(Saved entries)
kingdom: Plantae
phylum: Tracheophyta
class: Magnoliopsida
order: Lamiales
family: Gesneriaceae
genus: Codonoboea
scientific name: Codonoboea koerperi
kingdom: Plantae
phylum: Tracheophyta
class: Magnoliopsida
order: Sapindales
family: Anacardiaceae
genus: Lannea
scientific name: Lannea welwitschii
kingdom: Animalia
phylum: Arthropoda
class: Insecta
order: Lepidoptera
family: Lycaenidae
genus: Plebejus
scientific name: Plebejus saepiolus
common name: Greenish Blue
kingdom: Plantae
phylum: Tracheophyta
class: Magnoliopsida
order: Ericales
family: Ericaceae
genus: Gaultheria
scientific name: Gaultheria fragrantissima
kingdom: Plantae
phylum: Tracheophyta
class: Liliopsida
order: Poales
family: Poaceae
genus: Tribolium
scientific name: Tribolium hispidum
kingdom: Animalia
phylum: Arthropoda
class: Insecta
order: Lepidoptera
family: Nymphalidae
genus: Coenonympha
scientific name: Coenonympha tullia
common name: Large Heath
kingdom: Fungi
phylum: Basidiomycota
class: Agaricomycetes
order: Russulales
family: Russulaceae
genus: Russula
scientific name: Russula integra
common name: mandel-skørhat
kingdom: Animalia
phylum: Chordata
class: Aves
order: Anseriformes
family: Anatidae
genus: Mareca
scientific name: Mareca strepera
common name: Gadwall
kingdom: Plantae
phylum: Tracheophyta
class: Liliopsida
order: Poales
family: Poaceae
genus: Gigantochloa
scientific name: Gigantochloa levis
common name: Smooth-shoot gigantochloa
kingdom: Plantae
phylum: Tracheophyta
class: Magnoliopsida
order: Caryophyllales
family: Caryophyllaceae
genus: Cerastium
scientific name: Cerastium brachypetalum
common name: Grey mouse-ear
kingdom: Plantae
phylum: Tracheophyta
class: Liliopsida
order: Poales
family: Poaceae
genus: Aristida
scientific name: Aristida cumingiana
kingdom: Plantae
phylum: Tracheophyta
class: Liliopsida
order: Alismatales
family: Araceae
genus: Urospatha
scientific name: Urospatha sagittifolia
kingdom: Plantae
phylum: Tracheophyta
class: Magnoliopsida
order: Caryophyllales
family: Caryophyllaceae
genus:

What to do:
Could you copy every line of the material above word for word, from the first line to the last?

Written solution:
kingdom: Plantae
phylum: Tracheophyta
class: Magnoliopsida
order: Lamiales
family: Gesneriaceae
genus: Codonoboea
scientific name: Codonoboea koerperi
kingdom: Plantae
phylum: Tracheophyta
class: Magnoliopsida
order: Sapindales
family: Anacardiaceae
genus: Lannea
scientific name: Lannea welwitschii
kingdom: Animalia
phylum: Arthropoda
class: Insecta
order: Lepidoptera
family: Lycaenidae
genus: Plebejus
scientific name: Plebejus saepiolus
common name: Greenish Blue
kingdom: Plantae
phylum: Tracheophyta
class: Magnoliopsida
order: Ericales
family: Ericaceae
genus: Gaultheria
scientific name: Gaultheria fragrantissima
kingdom: Plantae
phylum: Tracheophyta
class: Liliopsida
order: Poales
family: Poaceae
genus: Tribolium
scientific name: Tribolium hispidum
kingdom: Animalia
phylum: Arthropoda
class: Insecta
order: Lepidoptera
family: Nymphalidae
genus: Coenonympha
scientific name: Coenonympha tullia
common name: Large Heath
kingdom: Fungi
phylum: Basidiomycota
class: Agaricomycetes
order: Russulales
family: Russulaceae
genus: Russula
scientific name: Russula integra
common name: mandel-skørhat
kingdom: Animalia
phylum: Chordata
class: Aves
order: Anseriformes
family: Anatidae
genus: Mareca
scientific name: Mareca strepera
common name: Gadwall
kingdom: Plantae
phylum: Tracheophyta
class: Liliopsida
order: Poales
family: Poaceae
genus: Gigantochloa
scientific name: Gigantochloa levis
common name: Smooth-shoot gigantochloa
kingdom: Plantae
phylum: Tracheophyta
class: Magnoliopsida
order: Caryophyllales
family: Caryophyllaceae
genus: Cerastium
scientific name: Cerastium brachypetalum
common name: Grey mouse-ear
kingdom: Plantae
phylum: Tracheophyta
class: Liliopsida
order: Poales
family: Poaceae
genus: Aristida
scientific name: Aristida cumingiana
kingdom: Plantae
phylum: Tracheophyta
class: Liliopsida
order: Alismatales
family: Araceae
genus: Urospatha
scientific name: Urospatha sagittifolia
kingdom: Plantae
phylum: Tracheophyta
class: Magnoliopsida
order: Caryophyllales
family: Caryophyllaceae
genus:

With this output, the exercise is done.